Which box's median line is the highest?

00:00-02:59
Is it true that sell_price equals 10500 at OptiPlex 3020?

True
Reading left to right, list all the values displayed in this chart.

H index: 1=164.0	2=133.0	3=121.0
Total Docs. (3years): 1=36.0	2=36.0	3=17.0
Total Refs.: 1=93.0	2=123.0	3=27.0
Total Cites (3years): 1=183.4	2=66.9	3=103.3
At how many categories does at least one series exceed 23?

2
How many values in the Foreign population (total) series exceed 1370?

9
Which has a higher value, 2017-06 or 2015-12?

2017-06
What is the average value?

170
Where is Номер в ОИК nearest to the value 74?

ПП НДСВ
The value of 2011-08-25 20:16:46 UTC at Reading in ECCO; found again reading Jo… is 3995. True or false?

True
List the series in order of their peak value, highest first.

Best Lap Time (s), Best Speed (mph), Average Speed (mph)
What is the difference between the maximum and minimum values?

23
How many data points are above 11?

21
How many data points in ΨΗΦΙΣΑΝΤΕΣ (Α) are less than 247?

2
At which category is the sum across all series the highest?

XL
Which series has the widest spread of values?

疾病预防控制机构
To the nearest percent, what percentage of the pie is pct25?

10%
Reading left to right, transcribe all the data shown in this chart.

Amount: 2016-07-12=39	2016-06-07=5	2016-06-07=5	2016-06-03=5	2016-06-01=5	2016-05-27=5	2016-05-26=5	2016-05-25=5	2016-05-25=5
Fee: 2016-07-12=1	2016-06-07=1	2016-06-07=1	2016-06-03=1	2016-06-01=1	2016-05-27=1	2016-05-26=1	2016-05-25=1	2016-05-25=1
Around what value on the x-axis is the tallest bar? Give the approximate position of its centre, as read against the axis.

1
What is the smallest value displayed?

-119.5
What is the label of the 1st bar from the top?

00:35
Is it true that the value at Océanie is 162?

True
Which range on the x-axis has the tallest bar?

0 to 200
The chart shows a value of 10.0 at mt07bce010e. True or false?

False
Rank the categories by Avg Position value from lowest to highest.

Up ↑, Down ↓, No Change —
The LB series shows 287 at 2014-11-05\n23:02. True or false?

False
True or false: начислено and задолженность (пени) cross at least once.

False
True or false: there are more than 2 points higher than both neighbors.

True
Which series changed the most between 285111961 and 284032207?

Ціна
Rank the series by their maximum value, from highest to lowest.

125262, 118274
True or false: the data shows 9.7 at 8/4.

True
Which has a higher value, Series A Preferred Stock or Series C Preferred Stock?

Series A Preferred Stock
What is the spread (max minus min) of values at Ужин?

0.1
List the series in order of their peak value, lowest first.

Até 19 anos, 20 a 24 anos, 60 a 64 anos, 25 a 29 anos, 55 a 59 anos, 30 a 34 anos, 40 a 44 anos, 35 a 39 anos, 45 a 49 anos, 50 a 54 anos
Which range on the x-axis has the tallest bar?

···

Convert every row above into a numbered list, omitting the blank lines.

OUTPUT
1. Which box's median line is the highest?
2. 00:00-02:59
3. Is it true that sell_price equals 10500 at OptiPlex 3020?
4. True
5. Reading left to right, list all the values displayed in this chart.
6. H index: 1=164.0	2=133.0	3=121.0
7. Total Docs. (3years): 1=36.0	2=36.0	3=17.0
8. Total Refs.: 1=93.0	2=123.0	3=27.0
9. Total Cites (3years): 1=183.4	2=66.9	3=103.3
10. At how many categories does at least one series exceed 23?
11. 2
12. How many values in the Foreign population (total) series exceed 1370?
13. 9
14. Which has a higher value, 2017-06 or 2015-12?
15. 2017-06
16. What is the average value?
17. 170
18. Where is Номер в ОИК nearest to the value 74?
19. ПП НДСВ
20. The value of 2011-08-25 20:16:46 UTC at Reading in ECCO; found again reading Jo… is 3995. True or false?
21. True
22. List the series in order of their peak value, highest first.
23. Best Lap Time (s), Best Speed (mph), Average Speed (mph)
24. What is the difference between the maximum and minimum values?
25. 23
26. How many data points are above 11?
27. 21
28. How many data points in ΨΗΦΙΣΑΝΤΕΣ (Α) are less than 247?
29. 2
30. At which category is the sum across all series the highest?
31. XL
32. Which series has the widest spread of values?
33. 疾病预防控制机构
34. To the nearest percent, what percentage of the pie is pct25?
35. 10%
36. Reading left to right, transcribe all the data shown in this chart.
37. Amount: 2016-07-12=39	2016-06-07=5	2016-06-07=5	2016-06-03=5	2016-06-01=5	2016-05-27=5	2016-05-26=5	2016-05-25=5	2016-05-25=5
38. Fee: 2016-07-12=1	2016-06-07=1	2016-06-07=1	2016-06-03=1	2016-06-01=1	2016-05-27=1	2016-05-26=1	2016-05-25=1	2016-05-25=1
39. Around what value on the x-axis is the tallest bar? Give the approximate position of its centre, as read against the axis.
40. 1
41. What is the smallest value displayed?
42. -119.5
43. What is the label of the 1st bar from the top?
44. 00:35
45. Is it true that the value at Océanie is 162?
46. True
47. Which range on the x-axis has the tallest bar?
48. 0 to 200
49. The chart shows a value of 10.0 at mt07bce010e. True or false?
50. False
51. Rank the categories by Avg Position value from lowest to highest.
52. Up ↑, Down ↓, No Change —
53. The LB series shows 287 at 2014-11-05\n23:02. True or false?
54. False
55. True or false: начислено and задолженность (пени) cross at least once.
56. False
57. True or false: there are more than 2 points higher than both neighbors.
58. True
59. Which series changed the most between 285111961 and 284032207?
60. Ціна
61. Rank the series by their maximum value, from highest to lowest.
62. 125262, 118274
63. True or false: the data shows 9.7 at 8/4.
64. True
65. Which has a higher value, Series A Preferred Stock or Series C Preferred Stock?
66. Series A Preferred Stock
67. What is the spread (max minus min) of values at Ужин?
68. 0.1
69. List the series in order of their peak value, lowest first.
70. Até 19 anos, 20 a 24 anos, 60 a 64 anos, 25 a 29 anos, 55 a 59 anos, 30 a 34 anos, 40 a 44 anos, 35 a 39 anos, 45 a 49 anos, 50 a 54 anos
71. Which range on the x-axis has the tallest bar?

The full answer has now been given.